As to its conclusion that the defendants had established the safe harbor defense, the court was persuaded by their primary nutrition expert, Barbara Peterson, who based her finding that the average user who consumed the products was exposed to less than 0.5 micrograms per day of lead, averaged over a scientifically appropriate period of 14 days, on average lead test results for the products rather than evaluating each individual test score separately. She obtained consumption data from the NHANES database and averaged the survey data, analyzing it with a geometric mean rather than an arithmetic mean.
She also did not, as the plaintiff’s expert did, rely on the 85th percentile of the NHANES data as representative of what the average consumer eats on one or more eating occasions on the same day. According to the court, the plaintiff’s expert only did so because counsel asked her to focus on the 85th percentile without explaining why. The court rejected the plaintiff’s reliance on a case involving touch-up paint containing toluene, stating “DiPirro does not stand for the proposition that consumer data at the 85th percentile of consumption data which overstates the amounts of a listed chemical average users are exposed to is an appropriate substitute for actual consumption data to determine intake or exposure for average users.”

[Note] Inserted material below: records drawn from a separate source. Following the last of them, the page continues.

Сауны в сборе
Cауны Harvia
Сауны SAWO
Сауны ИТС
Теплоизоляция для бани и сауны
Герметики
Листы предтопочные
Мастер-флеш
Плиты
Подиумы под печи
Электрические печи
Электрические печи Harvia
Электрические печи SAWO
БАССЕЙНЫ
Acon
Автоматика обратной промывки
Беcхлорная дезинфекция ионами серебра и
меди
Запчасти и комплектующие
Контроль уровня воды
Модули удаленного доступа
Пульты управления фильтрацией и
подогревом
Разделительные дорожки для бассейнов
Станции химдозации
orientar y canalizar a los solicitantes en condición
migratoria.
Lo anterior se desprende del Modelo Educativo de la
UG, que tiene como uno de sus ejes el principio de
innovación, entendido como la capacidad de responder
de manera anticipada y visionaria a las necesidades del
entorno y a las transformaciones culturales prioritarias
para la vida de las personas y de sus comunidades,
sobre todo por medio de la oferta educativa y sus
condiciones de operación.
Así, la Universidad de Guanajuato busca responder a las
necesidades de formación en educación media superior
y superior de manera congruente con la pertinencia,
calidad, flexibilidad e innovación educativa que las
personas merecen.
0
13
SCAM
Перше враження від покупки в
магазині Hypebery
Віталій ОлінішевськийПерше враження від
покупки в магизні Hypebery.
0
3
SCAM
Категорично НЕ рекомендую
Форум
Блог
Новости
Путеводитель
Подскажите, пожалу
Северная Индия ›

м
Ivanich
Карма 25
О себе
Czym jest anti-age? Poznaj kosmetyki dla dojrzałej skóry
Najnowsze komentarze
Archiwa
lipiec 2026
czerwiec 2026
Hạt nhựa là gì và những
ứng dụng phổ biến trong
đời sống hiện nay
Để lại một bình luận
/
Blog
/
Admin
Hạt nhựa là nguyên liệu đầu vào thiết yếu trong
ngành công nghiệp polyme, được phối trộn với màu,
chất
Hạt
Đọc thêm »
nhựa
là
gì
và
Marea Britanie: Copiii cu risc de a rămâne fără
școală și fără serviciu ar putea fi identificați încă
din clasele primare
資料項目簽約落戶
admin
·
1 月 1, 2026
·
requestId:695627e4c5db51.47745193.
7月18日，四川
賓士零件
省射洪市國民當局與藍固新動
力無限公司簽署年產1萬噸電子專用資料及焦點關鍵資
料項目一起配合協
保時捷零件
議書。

The court further rejected the plaintiff’s effort to elevate the views of their OEHHA witness regarding Peterson’s averaging approach to the level of agency policy. According to the court, “on the present record, The Court cannot find that what was said in Dr. Donald’s 1991 declaration constituted a policy of OEHHA, or that the policy he testified to at trial is one which was well known and of longstanding. . . . There is no evidence that Dr. Donald’s declaration performed the function of advising those responsible for compliance with Prop. 65 of any policy of OEHHA regarding averaging or frequency of exposure.” The court also found his “expression of policy” unclear. The parties have 15 days to file and serve any objections.